**Your task**
Give the count of lines in the entries below that contain the string "phenotype", and only that count.

━━━━━━━━━━━━━━━━

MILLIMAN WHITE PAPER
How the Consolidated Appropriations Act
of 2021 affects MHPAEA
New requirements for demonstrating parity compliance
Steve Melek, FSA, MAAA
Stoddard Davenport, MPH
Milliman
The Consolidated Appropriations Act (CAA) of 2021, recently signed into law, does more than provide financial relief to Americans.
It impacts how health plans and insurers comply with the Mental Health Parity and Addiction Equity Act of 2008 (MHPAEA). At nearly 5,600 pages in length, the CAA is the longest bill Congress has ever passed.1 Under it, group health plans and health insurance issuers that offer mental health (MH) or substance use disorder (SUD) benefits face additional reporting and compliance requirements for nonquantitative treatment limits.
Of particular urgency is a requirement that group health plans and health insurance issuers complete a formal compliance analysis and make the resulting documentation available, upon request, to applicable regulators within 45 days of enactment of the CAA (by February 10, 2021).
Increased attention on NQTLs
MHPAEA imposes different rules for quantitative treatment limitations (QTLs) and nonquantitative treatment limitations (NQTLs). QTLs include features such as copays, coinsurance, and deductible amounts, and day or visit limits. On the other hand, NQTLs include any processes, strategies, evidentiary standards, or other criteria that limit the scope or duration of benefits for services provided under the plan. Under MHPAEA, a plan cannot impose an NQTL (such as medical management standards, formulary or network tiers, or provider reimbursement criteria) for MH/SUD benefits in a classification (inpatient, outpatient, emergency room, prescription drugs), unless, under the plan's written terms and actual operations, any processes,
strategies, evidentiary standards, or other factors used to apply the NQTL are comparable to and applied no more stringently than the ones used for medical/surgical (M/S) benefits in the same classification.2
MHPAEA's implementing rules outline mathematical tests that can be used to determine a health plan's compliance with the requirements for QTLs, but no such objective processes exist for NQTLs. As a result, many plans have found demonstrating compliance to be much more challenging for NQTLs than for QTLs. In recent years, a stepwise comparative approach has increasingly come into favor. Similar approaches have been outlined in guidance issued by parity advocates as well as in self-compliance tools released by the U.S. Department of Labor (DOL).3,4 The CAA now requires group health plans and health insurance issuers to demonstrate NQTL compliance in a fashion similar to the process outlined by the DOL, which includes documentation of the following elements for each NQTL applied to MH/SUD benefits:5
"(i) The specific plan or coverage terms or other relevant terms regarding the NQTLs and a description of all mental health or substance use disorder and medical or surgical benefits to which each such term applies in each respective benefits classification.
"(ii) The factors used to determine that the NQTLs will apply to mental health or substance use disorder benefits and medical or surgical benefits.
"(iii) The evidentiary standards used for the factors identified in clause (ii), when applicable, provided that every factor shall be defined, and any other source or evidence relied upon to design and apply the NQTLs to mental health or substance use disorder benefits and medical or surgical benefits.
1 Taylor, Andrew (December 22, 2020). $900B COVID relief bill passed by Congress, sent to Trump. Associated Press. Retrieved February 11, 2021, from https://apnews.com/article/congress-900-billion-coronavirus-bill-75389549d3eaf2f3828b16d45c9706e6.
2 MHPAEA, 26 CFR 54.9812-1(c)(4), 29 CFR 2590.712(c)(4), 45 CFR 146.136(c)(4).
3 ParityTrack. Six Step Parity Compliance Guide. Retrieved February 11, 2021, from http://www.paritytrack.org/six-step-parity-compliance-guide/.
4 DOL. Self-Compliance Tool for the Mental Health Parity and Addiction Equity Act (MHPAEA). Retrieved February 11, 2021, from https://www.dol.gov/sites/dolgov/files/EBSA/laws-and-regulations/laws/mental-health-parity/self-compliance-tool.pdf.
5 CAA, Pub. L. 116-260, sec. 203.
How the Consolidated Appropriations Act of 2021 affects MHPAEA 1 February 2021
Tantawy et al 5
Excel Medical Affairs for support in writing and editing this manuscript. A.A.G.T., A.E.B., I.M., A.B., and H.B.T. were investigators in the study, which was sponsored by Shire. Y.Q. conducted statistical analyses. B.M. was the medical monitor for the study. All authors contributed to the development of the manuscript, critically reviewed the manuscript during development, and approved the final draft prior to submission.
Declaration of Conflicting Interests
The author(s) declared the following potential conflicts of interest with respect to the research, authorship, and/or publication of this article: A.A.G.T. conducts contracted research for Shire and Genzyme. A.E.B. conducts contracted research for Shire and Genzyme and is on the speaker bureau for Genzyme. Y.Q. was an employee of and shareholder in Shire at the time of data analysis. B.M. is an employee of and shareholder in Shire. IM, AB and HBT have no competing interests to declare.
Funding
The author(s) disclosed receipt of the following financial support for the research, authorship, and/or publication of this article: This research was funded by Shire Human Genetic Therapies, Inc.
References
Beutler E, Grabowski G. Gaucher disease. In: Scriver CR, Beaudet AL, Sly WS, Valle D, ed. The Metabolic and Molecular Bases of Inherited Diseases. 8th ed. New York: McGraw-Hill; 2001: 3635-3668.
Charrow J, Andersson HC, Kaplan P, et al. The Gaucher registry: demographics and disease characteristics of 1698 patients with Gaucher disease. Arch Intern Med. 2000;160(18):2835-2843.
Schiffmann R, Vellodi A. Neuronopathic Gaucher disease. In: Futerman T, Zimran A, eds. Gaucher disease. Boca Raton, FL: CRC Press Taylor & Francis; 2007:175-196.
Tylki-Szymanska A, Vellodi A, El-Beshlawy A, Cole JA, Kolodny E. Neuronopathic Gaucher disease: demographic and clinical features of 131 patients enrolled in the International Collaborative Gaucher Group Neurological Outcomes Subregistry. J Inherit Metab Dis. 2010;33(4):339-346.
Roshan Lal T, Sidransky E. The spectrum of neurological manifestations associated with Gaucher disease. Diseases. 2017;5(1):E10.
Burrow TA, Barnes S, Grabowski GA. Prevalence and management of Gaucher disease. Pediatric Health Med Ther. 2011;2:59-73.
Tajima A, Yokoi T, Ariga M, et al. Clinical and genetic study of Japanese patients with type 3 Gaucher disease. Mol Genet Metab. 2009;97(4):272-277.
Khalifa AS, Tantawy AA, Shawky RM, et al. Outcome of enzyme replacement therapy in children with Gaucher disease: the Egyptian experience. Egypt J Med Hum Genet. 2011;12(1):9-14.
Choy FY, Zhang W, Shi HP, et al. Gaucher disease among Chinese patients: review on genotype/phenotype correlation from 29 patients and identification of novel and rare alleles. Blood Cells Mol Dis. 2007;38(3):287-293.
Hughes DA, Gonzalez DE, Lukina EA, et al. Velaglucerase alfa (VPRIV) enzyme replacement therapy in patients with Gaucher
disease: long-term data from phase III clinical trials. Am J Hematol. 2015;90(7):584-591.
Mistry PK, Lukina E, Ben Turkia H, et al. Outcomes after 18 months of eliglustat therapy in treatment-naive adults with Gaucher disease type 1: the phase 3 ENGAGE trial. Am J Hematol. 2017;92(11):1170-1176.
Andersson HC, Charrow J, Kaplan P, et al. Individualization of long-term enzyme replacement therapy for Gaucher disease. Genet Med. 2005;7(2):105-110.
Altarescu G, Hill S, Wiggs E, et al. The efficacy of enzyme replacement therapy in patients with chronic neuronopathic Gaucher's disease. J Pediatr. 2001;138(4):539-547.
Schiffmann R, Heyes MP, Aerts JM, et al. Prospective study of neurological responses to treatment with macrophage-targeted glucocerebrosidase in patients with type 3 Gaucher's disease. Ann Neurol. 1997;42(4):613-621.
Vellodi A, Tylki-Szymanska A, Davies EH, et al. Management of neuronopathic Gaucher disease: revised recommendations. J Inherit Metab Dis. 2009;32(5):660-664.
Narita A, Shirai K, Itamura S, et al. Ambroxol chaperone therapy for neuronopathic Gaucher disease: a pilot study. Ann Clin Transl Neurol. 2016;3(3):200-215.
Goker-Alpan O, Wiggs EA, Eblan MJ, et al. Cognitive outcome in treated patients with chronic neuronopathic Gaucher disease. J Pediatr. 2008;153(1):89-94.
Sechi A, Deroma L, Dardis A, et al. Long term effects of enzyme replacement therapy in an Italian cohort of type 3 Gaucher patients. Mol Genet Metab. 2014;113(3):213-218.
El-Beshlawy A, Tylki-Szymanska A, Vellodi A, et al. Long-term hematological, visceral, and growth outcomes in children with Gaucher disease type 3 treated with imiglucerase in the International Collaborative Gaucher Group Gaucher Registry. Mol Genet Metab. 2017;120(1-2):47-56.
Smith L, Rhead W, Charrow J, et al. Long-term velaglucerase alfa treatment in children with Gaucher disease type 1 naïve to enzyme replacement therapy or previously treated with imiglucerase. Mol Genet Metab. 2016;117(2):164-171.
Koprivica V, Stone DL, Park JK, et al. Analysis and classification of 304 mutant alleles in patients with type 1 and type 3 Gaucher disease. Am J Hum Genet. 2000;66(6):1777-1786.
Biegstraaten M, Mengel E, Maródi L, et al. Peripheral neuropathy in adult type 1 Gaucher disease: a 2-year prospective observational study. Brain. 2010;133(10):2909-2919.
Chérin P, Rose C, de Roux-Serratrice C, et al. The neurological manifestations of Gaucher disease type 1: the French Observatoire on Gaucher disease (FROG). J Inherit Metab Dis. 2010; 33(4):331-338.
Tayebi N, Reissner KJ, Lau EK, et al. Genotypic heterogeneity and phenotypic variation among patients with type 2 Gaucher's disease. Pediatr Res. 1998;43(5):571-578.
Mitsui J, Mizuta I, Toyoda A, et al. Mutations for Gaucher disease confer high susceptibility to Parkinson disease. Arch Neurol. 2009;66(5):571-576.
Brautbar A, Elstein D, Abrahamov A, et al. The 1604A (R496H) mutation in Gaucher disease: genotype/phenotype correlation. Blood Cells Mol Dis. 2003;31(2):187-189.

━━━━━━━━━━━━━━━━

**Final answer**
2